To determine if vasoactive intestinal peptide (VIP) restores neural activity from tetrodotoxin (TTX) blockade, we studied the effects of VIP and related agents on carbachol (Cch)-induced Cl⁻ secretion in control-isolated guinea pig distal colon and in that treated with TTX. The short circuit current (I_sc) increased dose-dependently after serosal applications of Cch (10⁻⁶–2 × 10⁻⁵ M) and VIP (5 × 10⁻⁹–10⁻⁷ M). But no additive or synergistic increase in I_sc was observed. Cch- and VIP-induced I_sc was completely abolished by a serosal application of TTX (10⁻⁶ M). However, a serosal application, not mucosal, of VIP (10⁻⁷ M) and 8-bromo-cAMP (10⁻³ M) restored the Cch-stimulated, TTX-inhibited I_sc by 113% and 75.8%, respectively. Furthermore, mucosal and serosal applications of forskolin (aden late cyclase activator) restored the I_sc by 43.9% and 65.3%, respectively. The restored I_sc was completely abolished by atropine (muscarinic receptor antagonist).
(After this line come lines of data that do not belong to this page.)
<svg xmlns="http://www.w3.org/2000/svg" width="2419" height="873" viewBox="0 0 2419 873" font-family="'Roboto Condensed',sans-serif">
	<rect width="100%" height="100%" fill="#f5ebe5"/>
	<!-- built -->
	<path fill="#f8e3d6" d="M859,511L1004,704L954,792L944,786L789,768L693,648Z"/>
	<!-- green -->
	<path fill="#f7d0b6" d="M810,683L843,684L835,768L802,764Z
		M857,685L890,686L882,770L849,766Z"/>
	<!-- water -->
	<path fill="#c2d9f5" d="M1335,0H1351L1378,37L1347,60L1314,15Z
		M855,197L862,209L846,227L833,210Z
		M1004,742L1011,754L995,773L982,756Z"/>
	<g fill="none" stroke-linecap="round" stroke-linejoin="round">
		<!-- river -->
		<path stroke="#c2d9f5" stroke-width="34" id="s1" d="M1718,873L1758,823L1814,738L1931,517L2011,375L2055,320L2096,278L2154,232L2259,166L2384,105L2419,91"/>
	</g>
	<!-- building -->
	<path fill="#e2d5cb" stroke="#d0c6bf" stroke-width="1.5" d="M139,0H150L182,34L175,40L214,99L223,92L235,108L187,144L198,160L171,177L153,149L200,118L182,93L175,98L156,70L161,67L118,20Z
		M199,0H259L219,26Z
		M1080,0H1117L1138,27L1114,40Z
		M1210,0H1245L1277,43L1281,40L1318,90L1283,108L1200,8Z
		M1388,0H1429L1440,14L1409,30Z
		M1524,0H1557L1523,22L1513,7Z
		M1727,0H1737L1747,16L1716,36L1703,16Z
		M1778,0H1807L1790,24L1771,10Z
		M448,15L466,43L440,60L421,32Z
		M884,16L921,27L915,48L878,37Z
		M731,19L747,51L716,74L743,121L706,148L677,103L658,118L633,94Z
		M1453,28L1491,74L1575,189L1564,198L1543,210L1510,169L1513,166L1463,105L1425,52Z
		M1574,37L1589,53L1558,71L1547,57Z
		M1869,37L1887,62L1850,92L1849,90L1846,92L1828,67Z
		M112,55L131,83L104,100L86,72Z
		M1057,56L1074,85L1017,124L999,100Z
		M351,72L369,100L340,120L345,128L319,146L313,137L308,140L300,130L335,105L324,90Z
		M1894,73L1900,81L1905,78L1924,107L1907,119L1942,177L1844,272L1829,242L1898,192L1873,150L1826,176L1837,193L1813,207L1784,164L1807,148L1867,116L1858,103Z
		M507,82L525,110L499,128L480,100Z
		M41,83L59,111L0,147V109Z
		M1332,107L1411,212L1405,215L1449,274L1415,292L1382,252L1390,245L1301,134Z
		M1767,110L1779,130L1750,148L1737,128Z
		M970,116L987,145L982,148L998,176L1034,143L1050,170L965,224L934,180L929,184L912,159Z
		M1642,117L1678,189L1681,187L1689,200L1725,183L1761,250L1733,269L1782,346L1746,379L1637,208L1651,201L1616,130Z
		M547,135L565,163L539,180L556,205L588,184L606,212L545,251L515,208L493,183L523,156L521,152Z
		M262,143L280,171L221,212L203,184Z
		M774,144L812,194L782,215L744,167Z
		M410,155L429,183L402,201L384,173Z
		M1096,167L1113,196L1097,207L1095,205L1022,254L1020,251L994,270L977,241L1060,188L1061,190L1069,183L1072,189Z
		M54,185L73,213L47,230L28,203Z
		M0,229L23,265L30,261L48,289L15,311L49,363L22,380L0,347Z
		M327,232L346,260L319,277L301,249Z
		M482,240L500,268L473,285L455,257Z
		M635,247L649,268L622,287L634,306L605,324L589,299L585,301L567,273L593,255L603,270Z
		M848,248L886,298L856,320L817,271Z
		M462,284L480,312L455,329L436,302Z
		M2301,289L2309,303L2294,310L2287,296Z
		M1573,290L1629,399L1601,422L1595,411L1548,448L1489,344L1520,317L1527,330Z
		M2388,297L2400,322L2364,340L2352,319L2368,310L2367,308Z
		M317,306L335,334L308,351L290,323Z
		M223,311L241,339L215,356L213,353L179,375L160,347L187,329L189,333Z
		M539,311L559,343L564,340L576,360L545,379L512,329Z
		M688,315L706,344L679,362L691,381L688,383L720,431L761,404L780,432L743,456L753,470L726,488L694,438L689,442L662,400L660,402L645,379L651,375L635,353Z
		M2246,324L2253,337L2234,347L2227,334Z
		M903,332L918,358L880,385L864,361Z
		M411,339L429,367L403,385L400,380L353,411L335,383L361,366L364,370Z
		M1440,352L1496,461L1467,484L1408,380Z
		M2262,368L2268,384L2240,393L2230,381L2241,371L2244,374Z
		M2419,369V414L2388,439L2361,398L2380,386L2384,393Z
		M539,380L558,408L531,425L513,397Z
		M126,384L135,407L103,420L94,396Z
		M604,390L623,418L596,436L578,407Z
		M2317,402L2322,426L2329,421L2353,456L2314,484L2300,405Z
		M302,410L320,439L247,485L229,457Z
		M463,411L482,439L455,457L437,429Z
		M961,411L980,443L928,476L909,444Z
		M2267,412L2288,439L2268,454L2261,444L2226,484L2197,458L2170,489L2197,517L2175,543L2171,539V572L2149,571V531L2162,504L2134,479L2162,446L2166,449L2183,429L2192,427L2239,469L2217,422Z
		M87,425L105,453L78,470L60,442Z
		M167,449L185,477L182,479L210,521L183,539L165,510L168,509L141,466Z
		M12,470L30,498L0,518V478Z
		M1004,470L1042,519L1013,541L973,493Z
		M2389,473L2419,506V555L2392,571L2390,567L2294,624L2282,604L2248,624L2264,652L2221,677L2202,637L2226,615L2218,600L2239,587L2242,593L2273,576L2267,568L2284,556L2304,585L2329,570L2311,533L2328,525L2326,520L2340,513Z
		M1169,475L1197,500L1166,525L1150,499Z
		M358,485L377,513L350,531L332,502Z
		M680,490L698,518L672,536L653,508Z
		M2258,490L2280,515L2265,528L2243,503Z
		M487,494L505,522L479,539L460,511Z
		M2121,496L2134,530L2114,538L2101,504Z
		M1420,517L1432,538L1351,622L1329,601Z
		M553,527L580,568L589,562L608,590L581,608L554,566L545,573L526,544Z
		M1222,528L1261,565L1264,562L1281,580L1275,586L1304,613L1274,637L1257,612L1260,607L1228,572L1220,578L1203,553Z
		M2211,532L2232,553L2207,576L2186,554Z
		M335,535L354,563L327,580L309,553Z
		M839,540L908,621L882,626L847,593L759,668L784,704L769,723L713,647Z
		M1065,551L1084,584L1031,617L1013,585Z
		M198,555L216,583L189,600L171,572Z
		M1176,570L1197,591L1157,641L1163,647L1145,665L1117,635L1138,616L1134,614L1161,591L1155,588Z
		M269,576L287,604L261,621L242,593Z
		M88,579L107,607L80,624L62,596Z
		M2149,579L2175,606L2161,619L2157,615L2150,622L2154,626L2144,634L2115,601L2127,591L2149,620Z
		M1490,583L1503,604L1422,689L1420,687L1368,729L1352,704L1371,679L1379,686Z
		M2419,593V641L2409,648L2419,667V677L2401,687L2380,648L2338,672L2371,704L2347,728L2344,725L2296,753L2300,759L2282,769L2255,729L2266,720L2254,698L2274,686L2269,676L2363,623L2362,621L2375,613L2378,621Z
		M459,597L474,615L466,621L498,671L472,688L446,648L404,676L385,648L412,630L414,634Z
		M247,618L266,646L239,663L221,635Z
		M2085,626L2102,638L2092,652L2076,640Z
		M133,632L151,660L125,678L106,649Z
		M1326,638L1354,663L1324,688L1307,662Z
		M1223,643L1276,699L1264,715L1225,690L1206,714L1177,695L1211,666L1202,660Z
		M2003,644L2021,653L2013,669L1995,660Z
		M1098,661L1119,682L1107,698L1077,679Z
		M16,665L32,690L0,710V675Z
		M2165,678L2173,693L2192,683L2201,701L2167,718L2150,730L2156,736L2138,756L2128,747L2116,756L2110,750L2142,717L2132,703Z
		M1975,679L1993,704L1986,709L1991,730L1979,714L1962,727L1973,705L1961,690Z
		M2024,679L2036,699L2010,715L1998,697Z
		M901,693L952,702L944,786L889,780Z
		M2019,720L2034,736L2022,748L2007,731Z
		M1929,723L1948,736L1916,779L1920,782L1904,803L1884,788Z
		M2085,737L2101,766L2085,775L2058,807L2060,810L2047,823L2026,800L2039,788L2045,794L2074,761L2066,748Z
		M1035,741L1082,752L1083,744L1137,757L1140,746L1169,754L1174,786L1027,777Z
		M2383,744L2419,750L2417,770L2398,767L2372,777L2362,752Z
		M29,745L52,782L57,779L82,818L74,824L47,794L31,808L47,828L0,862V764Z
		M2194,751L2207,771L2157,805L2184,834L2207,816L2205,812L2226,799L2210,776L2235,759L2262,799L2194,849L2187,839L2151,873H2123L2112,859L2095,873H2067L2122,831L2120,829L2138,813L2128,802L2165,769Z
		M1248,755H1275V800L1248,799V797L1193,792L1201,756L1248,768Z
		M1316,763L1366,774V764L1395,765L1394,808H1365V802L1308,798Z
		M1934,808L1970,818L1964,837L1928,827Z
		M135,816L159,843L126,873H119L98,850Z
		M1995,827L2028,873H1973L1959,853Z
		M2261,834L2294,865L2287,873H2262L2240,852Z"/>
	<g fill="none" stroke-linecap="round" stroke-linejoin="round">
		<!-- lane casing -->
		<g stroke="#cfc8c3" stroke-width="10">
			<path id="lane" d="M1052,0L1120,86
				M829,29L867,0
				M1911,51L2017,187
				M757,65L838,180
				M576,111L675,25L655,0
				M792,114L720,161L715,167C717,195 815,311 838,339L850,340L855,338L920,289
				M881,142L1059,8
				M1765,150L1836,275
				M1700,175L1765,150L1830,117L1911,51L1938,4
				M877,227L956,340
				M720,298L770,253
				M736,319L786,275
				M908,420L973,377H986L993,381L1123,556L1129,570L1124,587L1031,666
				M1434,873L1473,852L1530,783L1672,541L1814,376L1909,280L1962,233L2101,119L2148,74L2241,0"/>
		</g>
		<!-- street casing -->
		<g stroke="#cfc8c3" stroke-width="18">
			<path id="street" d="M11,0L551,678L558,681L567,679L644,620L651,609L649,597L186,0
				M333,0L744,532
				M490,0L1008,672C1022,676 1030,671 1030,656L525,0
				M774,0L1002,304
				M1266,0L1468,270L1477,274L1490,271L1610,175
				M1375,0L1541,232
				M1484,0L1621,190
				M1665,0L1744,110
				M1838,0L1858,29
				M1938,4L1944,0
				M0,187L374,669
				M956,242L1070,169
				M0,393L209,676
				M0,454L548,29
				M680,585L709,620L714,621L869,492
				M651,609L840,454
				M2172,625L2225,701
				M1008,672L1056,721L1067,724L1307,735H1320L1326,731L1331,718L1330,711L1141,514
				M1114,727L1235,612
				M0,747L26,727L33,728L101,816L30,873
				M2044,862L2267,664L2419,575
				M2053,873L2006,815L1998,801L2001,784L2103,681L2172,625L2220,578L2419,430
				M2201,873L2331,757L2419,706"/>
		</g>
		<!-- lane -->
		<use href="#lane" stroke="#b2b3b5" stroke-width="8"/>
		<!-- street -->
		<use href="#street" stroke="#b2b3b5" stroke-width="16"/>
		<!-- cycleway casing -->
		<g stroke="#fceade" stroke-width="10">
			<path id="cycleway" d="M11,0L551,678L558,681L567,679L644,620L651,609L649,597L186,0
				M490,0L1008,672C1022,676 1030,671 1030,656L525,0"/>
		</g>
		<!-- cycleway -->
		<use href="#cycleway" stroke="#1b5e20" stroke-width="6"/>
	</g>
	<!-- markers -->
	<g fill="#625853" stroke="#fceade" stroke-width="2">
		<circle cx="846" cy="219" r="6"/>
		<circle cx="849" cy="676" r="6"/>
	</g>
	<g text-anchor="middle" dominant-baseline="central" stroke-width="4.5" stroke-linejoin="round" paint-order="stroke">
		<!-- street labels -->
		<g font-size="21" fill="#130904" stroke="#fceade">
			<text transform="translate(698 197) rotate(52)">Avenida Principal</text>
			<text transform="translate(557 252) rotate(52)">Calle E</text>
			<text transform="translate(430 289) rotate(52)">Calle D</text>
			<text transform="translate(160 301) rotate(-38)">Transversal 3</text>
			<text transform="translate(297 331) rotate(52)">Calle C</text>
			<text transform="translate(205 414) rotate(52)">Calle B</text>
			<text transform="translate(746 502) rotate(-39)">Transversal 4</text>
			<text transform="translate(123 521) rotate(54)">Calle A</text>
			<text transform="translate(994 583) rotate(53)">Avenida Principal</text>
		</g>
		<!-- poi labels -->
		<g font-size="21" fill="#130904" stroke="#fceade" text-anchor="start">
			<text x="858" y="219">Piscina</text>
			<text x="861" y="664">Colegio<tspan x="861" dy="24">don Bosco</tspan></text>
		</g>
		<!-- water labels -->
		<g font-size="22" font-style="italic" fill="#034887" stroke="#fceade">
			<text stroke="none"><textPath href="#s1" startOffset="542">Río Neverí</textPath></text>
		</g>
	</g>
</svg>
These results suggest that VIP may restore the cholinergic activity by increasing the level of intracellular cAMP, and that cholinergic neuron is very likely to be responsible for the regulation of Cl⁻ secretion at neuroepithelial junctions. The exact mechanism of VIP's effect on the TTX-inhibited epithelial Cl⁻ secretion, and its possible usefulness in the treatment of TTX-induced pathophysiological conditions, remain to be determined.